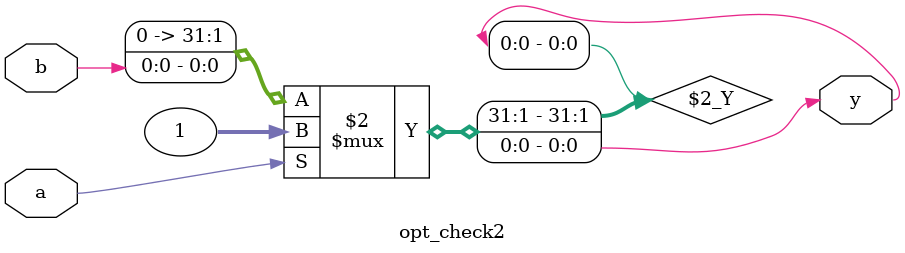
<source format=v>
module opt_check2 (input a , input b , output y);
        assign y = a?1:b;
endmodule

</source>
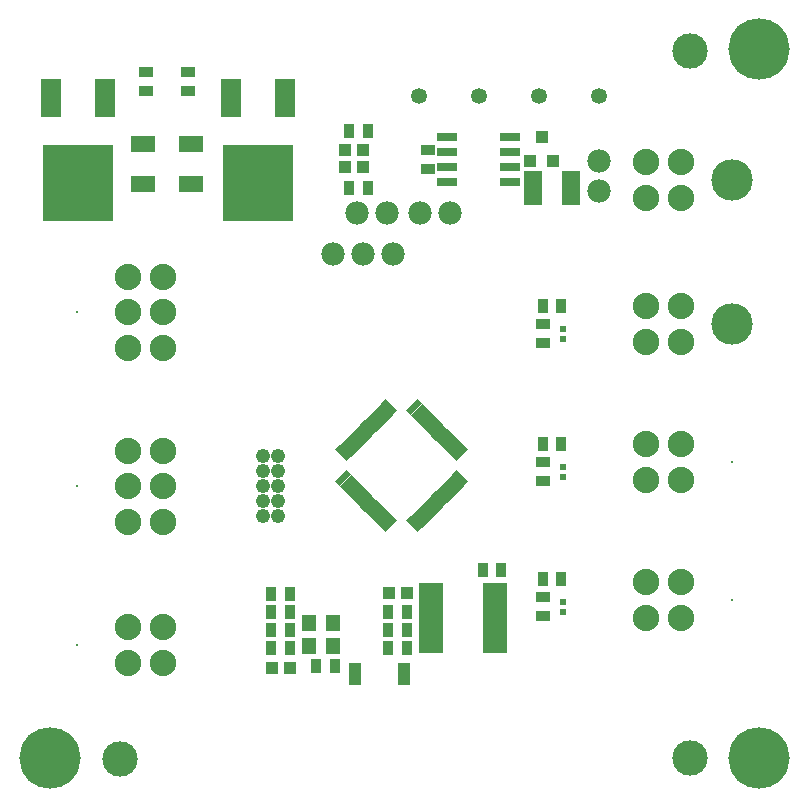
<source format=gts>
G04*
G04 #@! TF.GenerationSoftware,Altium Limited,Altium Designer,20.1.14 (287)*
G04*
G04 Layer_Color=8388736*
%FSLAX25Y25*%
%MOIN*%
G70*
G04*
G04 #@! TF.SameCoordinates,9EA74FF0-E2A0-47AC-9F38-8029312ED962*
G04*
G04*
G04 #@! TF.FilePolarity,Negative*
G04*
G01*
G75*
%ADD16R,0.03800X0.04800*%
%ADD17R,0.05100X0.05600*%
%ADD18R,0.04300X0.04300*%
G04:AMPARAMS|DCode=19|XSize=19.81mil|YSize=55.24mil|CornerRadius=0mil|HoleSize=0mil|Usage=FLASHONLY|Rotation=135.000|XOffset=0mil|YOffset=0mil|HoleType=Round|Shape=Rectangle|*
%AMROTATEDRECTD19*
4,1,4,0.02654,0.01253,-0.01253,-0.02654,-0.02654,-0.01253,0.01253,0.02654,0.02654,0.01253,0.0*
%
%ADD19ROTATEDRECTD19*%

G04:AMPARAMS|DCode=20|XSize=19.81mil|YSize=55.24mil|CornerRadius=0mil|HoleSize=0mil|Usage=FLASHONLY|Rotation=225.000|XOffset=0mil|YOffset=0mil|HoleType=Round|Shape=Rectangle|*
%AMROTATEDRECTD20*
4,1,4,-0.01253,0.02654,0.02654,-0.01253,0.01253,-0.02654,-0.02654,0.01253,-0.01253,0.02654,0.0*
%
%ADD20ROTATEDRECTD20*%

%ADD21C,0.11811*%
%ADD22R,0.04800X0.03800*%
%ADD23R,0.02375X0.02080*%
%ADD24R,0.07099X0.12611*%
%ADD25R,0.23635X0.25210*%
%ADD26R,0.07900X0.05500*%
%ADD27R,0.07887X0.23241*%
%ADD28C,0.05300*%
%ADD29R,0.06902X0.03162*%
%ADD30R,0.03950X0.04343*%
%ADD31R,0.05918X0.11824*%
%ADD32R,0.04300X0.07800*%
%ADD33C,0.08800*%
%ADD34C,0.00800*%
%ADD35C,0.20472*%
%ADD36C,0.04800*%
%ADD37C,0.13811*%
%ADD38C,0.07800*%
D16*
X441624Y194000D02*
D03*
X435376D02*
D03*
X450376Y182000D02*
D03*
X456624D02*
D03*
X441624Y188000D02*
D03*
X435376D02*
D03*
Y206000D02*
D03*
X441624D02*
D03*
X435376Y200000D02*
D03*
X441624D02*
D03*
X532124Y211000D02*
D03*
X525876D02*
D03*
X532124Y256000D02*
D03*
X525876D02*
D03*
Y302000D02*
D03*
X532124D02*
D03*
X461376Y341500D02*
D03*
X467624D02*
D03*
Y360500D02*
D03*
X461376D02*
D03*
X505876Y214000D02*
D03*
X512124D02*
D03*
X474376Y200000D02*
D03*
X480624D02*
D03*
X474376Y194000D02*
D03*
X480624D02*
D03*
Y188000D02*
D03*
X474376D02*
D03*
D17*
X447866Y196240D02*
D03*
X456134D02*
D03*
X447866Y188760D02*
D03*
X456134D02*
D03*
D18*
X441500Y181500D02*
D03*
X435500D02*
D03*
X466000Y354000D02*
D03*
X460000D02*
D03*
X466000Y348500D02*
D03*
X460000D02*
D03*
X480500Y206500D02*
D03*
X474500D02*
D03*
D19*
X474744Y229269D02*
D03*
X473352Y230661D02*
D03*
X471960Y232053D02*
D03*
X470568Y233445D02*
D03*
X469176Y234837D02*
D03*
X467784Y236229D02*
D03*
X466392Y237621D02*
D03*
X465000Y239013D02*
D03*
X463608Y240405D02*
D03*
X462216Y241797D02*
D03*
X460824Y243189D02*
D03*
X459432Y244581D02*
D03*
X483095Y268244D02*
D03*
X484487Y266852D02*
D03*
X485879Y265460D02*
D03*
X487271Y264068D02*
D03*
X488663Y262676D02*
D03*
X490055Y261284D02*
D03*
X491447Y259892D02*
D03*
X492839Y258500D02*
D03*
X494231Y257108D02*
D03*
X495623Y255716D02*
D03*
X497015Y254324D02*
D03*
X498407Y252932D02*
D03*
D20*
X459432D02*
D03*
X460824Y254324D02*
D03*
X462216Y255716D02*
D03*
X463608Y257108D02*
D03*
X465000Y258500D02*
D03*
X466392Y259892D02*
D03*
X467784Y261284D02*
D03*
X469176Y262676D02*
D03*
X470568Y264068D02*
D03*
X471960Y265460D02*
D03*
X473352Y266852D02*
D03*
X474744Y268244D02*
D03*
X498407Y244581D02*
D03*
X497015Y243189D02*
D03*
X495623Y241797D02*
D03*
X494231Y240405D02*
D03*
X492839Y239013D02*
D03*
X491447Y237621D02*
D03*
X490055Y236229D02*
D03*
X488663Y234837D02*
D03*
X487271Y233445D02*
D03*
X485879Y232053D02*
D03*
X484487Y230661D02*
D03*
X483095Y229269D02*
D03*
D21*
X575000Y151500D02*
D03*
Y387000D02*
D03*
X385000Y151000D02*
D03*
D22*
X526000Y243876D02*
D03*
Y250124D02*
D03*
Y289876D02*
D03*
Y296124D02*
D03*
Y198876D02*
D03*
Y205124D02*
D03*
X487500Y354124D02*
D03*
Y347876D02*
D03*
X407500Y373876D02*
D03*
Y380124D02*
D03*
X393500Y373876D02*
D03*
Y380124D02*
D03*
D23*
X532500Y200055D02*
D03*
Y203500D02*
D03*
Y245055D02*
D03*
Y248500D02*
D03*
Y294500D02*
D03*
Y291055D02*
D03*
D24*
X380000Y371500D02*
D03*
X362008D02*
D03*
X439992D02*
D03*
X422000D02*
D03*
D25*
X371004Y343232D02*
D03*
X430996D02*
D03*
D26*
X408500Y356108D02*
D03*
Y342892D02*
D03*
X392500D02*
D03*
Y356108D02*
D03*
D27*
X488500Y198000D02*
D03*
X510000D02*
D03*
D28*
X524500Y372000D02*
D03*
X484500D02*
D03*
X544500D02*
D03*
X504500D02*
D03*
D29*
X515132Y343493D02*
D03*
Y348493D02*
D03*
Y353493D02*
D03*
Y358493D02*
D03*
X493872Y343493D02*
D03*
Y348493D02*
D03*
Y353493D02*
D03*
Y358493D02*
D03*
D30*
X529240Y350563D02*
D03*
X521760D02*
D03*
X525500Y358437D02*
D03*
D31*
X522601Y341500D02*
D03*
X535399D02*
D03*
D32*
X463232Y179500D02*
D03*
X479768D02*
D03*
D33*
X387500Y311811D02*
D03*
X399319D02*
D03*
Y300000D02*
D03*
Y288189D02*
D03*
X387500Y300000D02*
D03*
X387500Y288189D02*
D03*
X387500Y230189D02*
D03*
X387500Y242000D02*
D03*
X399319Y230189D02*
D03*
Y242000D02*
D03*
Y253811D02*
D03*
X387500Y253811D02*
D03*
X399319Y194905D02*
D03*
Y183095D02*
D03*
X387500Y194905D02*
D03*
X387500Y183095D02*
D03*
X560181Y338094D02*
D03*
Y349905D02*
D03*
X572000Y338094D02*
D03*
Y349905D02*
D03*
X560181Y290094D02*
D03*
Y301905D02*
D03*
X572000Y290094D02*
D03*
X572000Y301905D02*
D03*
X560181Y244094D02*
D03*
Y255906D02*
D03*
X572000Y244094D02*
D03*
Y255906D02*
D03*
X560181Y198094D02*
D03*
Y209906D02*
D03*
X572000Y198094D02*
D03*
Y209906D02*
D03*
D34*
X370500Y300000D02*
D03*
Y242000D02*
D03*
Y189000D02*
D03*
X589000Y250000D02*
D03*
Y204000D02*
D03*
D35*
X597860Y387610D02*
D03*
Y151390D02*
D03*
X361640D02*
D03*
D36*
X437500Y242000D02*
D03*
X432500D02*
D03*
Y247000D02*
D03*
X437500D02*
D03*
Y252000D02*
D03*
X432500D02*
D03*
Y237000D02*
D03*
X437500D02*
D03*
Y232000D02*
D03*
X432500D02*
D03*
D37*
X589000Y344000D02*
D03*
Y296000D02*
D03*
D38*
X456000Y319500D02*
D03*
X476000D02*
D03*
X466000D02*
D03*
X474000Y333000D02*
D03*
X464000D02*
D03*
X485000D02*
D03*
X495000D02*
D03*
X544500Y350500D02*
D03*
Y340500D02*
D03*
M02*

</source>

• **Prompt**
Report all lines of the data above that include the string "HoleType".

• **Response to the task**
G04:AMPARAMS|DCode=19|XSize=19.81mil|YSize=55.24mil|CornerRadius=0mil|HoleSize=0mil|Usage=FLASHONLY|Rotation=135.000|XOffset=0mil|YOffset=0mil|HoleType=Round|Shape=Rectangle|*
G04:AMPARAMS|DCode=20|XSize=19.81mil|YSize=55.24mil|CornerRadius=0mil|HoleSize=0mil|Usage=FLASHONLY|Rotation=225.000|XOffset=0mil|YOffset=0mil|HoleType=Round|Shape=Rectangle|*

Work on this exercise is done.